Worst Jokes Ever
A new burger has been invented in memory of Stephen Hawking.
I doubt it will sell though, as it's 95% cabbage.
What do you call it when a lizard can’t get a boner?
Ereptile Dysfunction!
I accidentally bumped into a midget yesterday.
Me: "Are you ok sir?"
Midget: "Well, I'm not happy."
Me: "Well, which one are ya?"
My stepmom kicked me out of the house because I was raped and got pregnant. I kicked her to death because she had sex and gave birth to my rapist stepbrother.
Yo momma's so stupid, she took a shower for 20 minutes after she heard a DIRTY JOKE!
You can easily outrun a midget because they have to run twice as much as you do.
What has fingernails and legs made of grass? You, I lied about the grass.
Why do people keep saying, "Why did the toilet paper not cross?" Because it got stuck in the crack, because it got stuck in their crack.
What do you call a Mexican that dives into a pool? Bean dip.
When Chinese babies are born, they should put "MADE FROM CHINA."
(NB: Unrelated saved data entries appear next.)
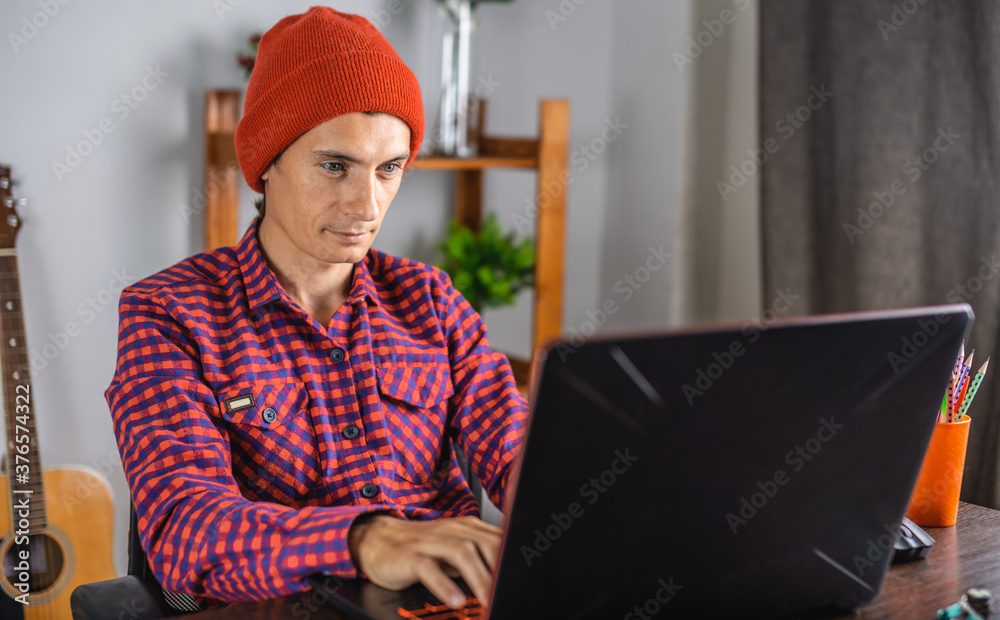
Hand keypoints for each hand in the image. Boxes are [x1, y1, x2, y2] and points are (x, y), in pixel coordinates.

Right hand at [348, 514, 501, 608]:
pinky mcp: (410, 556)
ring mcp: (431, 542)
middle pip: (486, 544)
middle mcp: (452, 531)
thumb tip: (507, 576)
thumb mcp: (455, 549)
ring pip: (462, 552)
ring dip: (480, 578)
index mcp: (468, 528)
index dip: (514, 558)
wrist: (378, 539)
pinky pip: (429, 568)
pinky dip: (444, 585)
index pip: (499, 539)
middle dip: (501, 570)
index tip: (525, 579)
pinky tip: (455, 599)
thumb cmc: (421, 547)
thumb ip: (480, 558)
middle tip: (509, 594)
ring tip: (489, 600)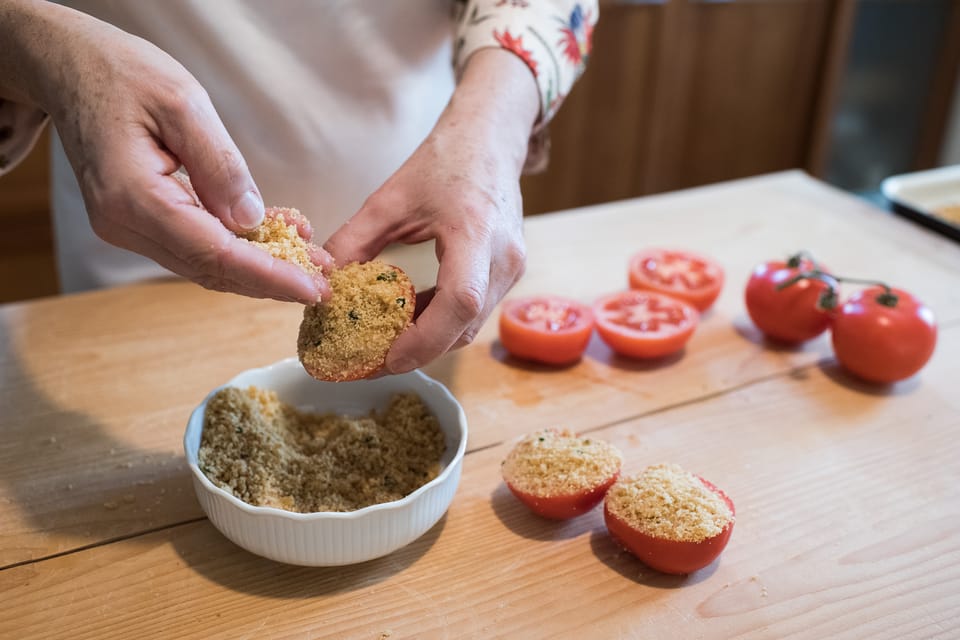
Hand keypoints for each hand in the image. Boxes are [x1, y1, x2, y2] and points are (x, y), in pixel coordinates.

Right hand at [0, 1, 328, 301]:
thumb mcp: (183, 103)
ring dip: (259, 266)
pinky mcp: (138, 221)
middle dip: (272, 280)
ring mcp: (128, 227)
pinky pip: (195, 244)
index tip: (312, 287)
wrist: (71, 67)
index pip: (212, 253)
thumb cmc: (122, 74)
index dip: (268, 276)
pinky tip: (277, 234)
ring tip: (310, 259)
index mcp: (133, 197)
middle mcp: (125, 224)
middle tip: (324, 281)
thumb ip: (220, 165)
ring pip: (205, 263)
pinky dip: (238, 246)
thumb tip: (252, 220)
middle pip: (210, 269)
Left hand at [324, 49, 539, 372]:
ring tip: (385, 344)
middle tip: (372, 363)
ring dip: (430, 339)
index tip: (388, 358)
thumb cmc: (445, 160)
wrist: (490, 139)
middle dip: (419, 351)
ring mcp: (513, 268)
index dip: (425, 338)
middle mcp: (504, 257)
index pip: (460, 302)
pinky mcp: (509, 273)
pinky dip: (442, 322)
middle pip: (465, 325)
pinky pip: (474, 311)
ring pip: (471, 325)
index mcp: (476, 232)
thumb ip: (354, 240)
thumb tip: (322, 283)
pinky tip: (411, 319)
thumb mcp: (390, 198)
What do a "transgender" woman's favorite song and his/her last online order have in common?
~they're both a dick in a box.
What do you call a Mexican midget?
A paragraph, because he's not a full essay.
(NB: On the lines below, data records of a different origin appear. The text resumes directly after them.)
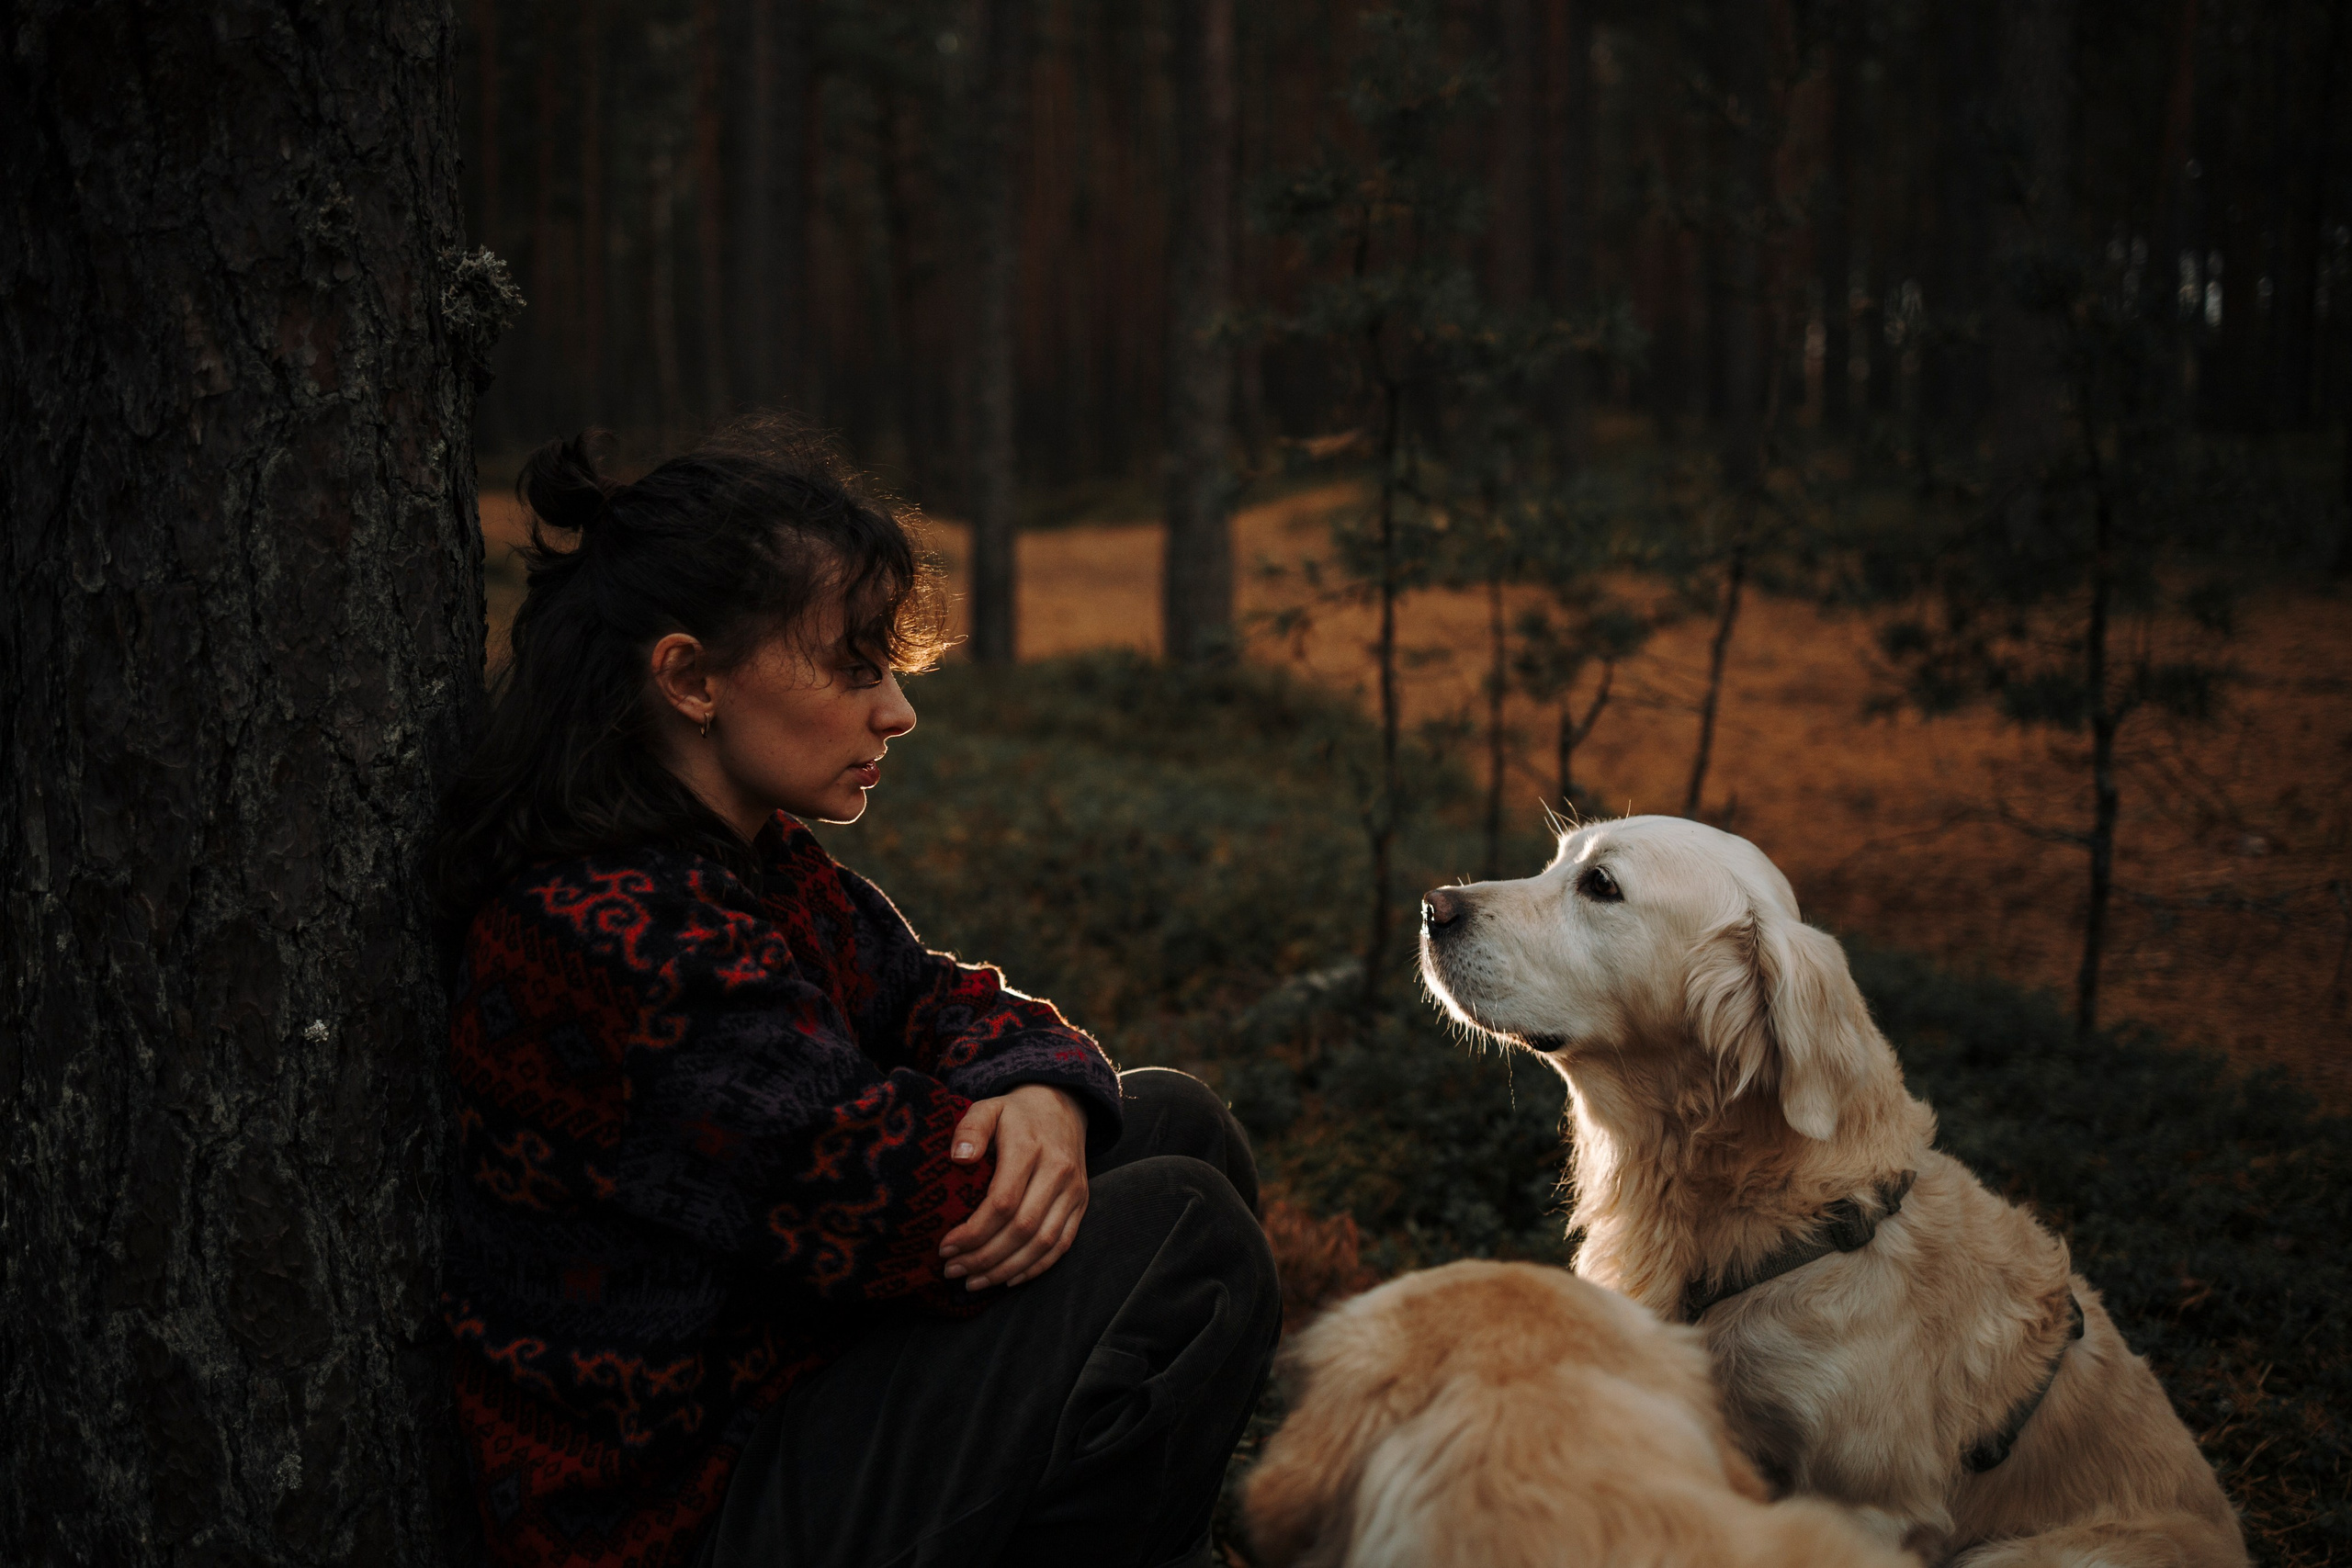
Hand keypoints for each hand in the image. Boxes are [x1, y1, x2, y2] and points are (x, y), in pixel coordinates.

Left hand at [937, 1085, 1088, 1290]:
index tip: (946, 1247)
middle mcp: (1058, 1171)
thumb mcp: (988, 1107)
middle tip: (952, 1270)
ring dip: (1006, 1269)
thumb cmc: (1016, 1114)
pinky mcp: (1081, 1204)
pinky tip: (1007, 1280)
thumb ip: (970, 1128)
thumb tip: (958, 1158)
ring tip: (973, 1282)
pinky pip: (1061, 1245)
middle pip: (1022, 1229)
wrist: (1062, 1106)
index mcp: (1030, 1148)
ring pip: (1042, 1243)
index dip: (973, 1232)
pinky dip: (1035, 1268)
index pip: (1003, 1202)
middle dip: (984, 1257)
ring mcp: (1074, 1190)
So I was sitting at a bar, right? That fucking waitress came again, and guess what? She brought the wrong drinks again. So I send her away to get the correct drinks. And she came back again, with the wrong drinks!! Obviously, she was retarded. Anyways that's the story about how I met your mother.
When you see a deer, what do you say?
"Oh deer!"
What's yellow and can't float?
A school bus full of children.
For pedophiles, watching teen porn must be like watching mature porn.
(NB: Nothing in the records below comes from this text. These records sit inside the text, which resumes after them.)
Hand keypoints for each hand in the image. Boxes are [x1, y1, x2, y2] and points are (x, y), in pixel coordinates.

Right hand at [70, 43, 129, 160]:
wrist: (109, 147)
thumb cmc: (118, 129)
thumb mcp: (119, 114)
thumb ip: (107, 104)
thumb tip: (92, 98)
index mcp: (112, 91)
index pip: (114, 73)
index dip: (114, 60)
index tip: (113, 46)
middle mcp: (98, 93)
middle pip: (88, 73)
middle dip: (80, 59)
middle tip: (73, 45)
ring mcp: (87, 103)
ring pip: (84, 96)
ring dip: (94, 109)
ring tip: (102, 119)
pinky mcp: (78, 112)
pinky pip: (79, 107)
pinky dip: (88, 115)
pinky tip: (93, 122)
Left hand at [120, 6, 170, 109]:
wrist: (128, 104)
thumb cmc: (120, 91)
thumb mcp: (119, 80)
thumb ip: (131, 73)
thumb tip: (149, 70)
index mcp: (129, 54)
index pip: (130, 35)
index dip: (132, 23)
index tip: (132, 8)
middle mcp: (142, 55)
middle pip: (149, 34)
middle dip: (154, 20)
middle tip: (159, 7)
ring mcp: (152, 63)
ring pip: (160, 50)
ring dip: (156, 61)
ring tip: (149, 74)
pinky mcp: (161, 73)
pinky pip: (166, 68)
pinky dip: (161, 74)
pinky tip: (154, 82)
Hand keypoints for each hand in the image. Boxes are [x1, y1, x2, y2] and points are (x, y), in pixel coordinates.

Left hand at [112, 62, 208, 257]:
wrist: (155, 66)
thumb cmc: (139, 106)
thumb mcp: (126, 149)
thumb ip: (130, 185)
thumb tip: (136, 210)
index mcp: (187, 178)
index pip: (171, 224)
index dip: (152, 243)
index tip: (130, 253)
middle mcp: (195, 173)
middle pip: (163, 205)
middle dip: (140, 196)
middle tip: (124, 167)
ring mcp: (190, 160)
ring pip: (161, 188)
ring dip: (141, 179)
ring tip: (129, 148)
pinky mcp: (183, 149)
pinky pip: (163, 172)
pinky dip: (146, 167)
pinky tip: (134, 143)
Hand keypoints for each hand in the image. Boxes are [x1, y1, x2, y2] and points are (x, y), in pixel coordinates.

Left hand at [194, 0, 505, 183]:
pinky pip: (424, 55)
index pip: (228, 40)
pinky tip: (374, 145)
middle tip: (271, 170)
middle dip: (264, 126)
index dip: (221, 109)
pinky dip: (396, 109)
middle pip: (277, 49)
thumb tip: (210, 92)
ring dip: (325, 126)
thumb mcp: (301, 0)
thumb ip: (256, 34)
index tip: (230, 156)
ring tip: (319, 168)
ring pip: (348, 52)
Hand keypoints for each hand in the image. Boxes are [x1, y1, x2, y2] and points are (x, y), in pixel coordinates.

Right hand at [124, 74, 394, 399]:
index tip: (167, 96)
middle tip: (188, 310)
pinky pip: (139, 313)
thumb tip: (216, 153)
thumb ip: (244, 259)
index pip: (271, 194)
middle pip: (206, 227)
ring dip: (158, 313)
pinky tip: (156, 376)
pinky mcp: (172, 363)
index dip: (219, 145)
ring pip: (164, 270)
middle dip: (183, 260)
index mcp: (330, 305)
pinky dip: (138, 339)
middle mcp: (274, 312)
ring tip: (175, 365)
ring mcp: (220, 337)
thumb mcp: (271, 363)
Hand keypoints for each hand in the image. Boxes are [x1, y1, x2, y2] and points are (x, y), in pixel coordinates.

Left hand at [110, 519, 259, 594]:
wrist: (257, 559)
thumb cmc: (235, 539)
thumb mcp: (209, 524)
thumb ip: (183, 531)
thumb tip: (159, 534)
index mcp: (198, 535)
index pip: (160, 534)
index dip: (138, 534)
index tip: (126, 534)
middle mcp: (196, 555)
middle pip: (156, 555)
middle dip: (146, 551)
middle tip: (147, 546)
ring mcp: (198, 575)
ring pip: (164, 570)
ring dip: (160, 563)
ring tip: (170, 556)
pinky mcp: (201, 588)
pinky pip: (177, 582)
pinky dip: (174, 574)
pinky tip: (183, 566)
What did the Indian cheese say to the other cheese?
"Tu cheese badi hai mast mast!"
I walked into the school for disabled kids and asked them if they knew how to play "Heads, Shoulders, Knees, and Toes." Turns out they only knew how to play "Heads, Shoulders, Wheels, and Frame."
What was Morgan Freeman called before the Civil War?
Morgan.
Me and my friends were having a party the other day when some bitch came bitching about the noise. Thankfully, she was hot and had a nice ass, so it was enjoyable raping her.
The next day when I woke up, I found her body only half eaten. Her lower body was still intact, so I went for seconds to fuck off the hangover. Then I had breakfast. Her ass tasted good with some ketchup.